> [Source data]
##########
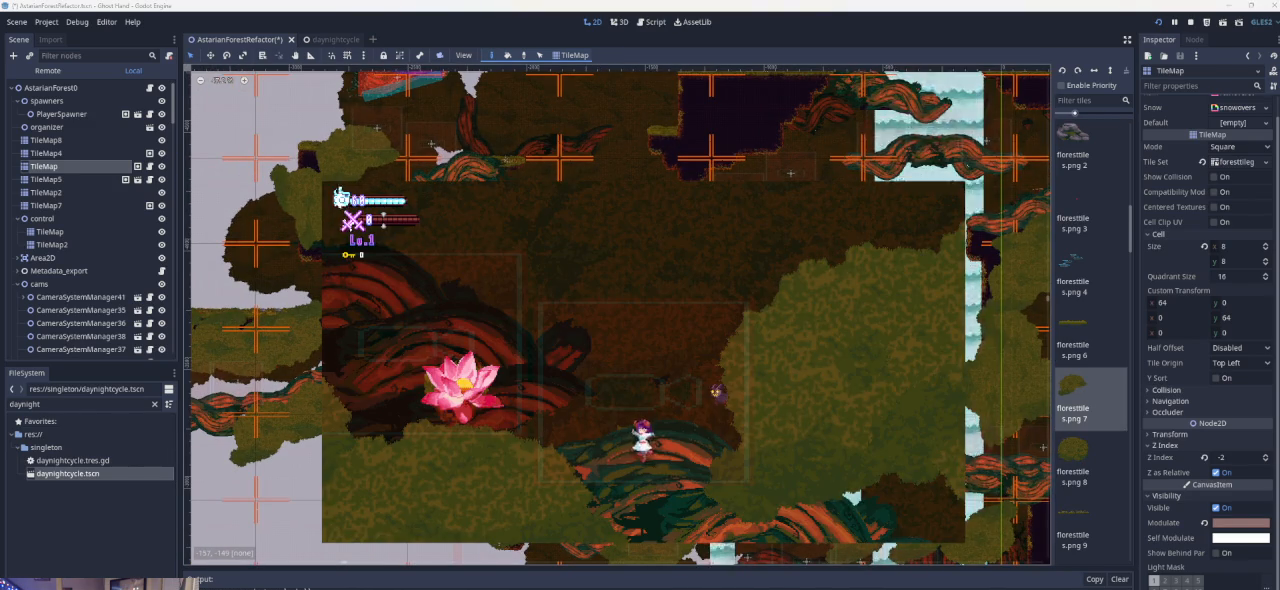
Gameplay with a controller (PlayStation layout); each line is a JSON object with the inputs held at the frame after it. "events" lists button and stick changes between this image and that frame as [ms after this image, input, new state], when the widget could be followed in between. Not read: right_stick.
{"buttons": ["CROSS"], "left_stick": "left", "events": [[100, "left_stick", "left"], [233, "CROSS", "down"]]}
##########
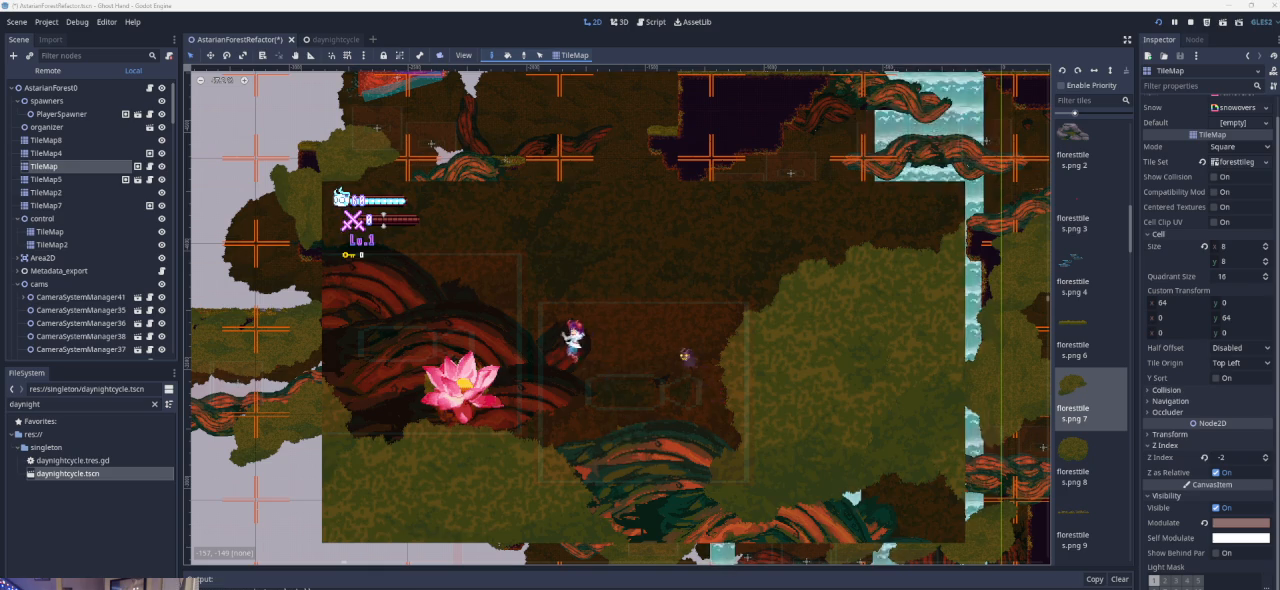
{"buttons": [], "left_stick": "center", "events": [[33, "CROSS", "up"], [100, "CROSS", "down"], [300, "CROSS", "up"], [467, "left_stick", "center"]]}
##########
> [Required work] Where in the listing does the string "buttons" appear? Copy every line that has it.

> [Problem solution]
{"buttons": ["CROSS"], "left_stick": "left", "events": [[100, "left_stick", "left"], [233, "CROSS", "down"]]}
{"buttons": [], "left_stick": "center", "events": [[33, "CROSS", "up"], [100, "CROSS", "down"], [300, "CROSS", "up"], [467, "left_stick", "center"]]}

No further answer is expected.